During this domino liver transplant, a liver was removed from a cadaveric organ donor and transferred to the patient with the metabolic disease. Because this recipient’s liver was otherwise normal, it was then transplanted into patient #2, who had cirrhosis of the liver. Patient #2 did not have the metabolic disease, and so this patient’s body had the ability to metabolize proteins from the other organs (as against the first who cannot metabolize from any part) and will not have the metabolic problems of the first patient. Because the first cadaveric donor liver went to the first recipient and the first recipient’s liver went to the second, hence the name “domino.”

Innovating for a Changing Paradigm

These types of surgeries are becoming more common after a new national policy, called the Acuity Circles Policy, changed the way in which organs are shipped to hospitals throughout the United States. Now, livers are harder to get than ever before, which leaves many patients waiting in desperation as their conditions worsen.

Patient #2 had severe scarring on their liver and a low model of end-stage liver disease (MELD) score. The score, which is calculated using blood test results meant they were relatively less ill compared to others competing to get a transplant and had little or no chance of receiving a liver within the next three months.

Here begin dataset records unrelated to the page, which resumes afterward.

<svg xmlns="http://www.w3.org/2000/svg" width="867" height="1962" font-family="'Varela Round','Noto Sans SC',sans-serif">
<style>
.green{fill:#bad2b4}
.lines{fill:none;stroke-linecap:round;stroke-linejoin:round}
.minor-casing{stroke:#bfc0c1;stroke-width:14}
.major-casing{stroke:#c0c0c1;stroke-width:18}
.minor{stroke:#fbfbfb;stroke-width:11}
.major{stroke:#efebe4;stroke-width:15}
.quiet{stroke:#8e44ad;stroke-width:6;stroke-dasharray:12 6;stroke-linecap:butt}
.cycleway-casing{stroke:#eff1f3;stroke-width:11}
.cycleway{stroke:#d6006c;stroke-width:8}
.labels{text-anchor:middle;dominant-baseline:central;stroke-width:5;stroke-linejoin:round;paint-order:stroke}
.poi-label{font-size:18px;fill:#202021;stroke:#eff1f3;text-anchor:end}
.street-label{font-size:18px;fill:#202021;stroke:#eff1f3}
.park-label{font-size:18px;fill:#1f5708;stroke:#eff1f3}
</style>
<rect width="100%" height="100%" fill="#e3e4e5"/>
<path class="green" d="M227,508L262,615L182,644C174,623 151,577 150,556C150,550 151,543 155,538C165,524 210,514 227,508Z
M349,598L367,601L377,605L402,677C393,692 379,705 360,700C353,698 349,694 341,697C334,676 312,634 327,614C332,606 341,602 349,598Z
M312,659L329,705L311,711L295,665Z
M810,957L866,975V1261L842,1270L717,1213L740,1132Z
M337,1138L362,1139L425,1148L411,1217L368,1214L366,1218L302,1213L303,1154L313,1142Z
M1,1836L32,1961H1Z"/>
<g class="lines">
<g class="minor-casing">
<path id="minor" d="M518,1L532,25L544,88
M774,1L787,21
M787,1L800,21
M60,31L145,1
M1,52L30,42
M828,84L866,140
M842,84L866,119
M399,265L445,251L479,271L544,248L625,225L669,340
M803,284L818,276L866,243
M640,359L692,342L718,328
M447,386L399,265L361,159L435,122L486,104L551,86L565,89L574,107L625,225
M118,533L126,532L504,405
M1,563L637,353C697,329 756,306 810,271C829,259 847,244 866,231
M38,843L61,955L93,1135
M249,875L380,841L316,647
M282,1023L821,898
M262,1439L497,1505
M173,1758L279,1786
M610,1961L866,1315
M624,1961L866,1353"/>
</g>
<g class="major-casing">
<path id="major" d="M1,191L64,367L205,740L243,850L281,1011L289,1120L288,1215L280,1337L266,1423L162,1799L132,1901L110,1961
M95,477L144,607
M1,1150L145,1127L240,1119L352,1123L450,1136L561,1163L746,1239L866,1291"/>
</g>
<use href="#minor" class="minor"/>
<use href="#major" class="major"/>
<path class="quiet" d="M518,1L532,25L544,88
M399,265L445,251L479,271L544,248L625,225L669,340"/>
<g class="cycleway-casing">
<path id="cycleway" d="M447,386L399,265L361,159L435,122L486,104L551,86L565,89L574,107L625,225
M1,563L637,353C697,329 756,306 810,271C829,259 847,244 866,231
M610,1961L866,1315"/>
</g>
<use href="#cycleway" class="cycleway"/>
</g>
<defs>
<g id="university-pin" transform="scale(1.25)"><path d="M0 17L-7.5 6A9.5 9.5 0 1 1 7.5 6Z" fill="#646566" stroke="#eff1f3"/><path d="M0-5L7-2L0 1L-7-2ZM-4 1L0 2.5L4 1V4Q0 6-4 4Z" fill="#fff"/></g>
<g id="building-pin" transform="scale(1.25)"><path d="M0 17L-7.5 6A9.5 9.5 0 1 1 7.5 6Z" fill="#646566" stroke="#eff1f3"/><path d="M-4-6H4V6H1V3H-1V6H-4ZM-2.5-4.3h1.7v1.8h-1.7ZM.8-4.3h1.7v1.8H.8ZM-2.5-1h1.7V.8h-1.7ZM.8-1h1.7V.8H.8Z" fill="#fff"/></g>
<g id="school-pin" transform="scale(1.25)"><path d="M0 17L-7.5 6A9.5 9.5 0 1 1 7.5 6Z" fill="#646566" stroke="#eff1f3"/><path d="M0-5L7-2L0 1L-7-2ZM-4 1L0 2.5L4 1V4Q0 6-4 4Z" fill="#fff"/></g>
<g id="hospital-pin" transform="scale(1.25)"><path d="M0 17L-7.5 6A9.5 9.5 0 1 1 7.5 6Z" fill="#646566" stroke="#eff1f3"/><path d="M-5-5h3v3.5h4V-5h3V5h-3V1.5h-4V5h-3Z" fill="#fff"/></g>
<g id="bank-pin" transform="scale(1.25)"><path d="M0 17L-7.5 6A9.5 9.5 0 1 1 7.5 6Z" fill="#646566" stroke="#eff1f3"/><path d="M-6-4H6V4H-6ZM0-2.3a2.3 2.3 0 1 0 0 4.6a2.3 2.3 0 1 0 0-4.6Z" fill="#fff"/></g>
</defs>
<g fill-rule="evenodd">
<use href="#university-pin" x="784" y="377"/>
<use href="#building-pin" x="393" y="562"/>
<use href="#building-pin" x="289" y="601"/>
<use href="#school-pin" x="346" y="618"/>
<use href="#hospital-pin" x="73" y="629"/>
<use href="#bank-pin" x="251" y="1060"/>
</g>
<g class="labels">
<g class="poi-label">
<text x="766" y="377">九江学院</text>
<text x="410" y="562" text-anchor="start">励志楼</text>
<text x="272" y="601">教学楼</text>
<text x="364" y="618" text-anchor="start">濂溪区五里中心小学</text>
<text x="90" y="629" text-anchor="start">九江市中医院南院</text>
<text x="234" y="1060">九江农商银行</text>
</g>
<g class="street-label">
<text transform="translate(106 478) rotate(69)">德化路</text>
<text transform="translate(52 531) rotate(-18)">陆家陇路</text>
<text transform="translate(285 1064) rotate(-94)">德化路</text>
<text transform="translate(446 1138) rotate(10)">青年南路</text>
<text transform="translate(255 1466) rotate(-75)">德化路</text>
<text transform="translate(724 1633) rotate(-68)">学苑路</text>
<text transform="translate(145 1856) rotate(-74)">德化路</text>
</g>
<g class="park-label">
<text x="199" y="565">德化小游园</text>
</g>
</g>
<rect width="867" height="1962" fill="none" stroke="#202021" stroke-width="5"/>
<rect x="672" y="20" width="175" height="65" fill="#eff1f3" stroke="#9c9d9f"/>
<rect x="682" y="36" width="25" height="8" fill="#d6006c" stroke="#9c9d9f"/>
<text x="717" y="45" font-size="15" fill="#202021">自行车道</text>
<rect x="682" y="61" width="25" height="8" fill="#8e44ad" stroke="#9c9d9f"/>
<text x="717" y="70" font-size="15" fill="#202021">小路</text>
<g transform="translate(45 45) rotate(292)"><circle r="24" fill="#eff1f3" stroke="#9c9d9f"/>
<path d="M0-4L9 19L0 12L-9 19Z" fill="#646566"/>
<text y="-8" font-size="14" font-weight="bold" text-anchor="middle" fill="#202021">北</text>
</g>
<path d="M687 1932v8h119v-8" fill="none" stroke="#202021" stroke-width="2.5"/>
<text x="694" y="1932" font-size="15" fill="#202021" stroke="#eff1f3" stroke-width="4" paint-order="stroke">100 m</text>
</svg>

“The patient was waiting for the transplant for a while because their MELD score was so low,” said Desai. “Because of this surgery, we opened an avenue for them to get the transplant done. Innovations like this, in a changing paradigm of the liver allocation, are going to help recipients to get through the process.”

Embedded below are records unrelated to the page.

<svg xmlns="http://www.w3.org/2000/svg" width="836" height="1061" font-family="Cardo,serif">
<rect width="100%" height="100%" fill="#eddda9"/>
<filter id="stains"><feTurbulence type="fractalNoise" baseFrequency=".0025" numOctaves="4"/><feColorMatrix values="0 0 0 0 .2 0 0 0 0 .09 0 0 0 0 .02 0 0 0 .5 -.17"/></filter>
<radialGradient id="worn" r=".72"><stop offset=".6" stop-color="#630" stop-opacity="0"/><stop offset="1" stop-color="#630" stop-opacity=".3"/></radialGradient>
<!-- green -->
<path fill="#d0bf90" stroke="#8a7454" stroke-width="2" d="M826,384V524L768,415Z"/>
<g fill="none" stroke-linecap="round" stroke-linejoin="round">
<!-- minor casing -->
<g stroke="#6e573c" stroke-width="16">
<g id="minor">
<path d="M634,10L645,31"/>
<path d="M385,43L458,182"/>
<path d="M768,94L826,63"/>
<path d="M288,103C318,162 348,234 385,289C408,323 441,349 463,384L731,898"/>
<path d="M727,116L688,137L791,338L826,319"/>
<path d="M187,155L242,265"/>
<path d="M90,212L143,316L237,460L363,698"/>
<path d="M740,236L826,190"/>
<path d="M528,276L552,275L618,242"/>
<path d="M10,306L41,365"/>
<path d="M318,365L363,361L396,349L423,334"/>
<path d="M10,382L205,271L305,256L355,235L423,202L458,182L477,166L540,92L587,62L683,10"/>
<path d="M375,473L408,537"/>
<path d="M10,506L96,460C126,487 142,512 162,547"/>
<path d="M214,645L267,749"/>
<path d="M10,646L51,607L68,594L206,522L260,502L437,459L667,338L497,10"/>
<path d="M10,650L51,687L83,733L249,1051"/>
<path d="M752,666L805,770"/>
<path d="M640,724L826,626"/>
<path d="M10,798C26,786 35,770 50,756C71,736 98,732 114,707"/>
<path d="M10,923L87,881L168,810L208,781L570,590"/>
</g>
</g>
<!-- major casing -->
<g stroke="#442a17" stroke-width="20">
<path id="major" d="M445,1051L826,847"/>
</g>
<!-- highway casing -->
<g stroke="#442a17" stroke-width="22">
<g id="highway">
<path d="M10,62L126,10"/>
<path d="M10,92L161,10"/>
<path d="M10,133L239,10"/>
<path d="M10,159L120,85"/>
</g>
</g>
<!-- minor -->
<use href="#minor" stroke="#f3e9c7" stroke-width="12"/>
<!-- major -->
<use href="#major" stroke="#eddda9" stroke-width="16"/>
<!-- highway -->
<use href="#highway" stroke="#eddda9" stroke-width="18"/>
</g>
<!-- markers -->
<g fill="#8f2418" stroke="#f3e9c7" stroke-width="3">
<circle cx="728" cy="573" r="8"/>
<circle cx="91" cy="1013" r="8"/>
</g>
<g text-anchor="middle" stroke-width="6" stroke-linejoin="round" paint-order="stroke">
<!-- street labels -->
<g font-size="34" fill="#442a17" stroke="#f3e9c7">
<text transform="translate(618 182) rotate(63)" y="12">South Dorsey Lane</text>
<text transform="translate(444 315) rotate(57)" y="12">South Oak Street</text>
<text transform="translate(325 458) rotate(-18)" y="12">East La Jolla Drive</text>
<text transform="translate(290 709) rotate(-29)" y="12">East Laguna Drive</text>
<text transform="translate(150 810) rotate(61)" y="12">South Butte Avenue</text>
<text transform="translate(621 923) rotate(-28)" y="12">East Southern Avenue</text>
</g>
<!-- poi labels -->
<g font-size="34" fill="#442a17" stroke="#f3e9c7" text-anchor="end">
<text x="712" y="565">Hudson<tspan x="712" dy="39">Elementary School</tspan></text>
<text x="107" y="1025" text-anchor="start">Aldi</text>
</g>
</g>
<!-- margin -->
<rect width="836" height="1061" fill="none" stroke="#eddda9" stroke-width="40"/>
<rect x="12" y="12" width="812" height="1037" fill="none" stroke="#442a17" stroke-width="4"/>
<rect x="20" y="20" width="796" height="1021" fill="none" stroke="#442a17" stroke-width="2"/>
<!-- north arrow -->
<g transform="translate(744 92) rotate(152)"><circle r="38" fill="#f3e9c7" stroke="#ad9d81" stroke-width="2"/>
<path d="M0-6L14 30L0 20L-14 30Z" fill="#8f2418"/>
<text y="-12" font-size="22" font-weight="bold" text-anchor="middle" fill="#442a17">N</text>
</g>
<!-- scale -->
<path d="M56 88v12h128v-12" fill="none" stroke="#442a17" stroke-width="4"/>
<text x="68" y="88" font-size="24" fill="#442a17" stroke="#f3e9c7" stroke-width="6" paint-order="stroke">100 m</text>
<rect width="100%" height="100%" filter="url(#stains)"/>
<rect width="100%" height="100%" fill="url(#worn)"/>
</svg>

A Technical Challenge with Astounding Results

The procedure itself is very technical. The first part of the procedure is identical to a classic liver transplant. A liver is recovered from a deceased donor and placed into the first recipient. But in a domino transplant, removing a liver from the first recipient requires extra care and precision to preserve the liver for insertion into the next recipient, which makes the process difficult.

The first recipient’s liver is then “flushed” and placed into a special cooler with ice to keep the organ at the proper temperature for preservation. Then, the next recipient’s liver is removed and replaced with the original liver from the first recipient. Astoundingly, the team did not have to provide a single unit of blood to either patient.

Both patients have recovered from their procedures and are looking forward to taking full advantages of their lives with a new liver.

“Both patients were discharged within 12 days of transplant,” said Desai. “I’m happy to report that the first patient has an extremely good quality of life and his diet restrictions have decreased. The second patient, who had a very poor chance of getting a transplant, did, and is doing well.”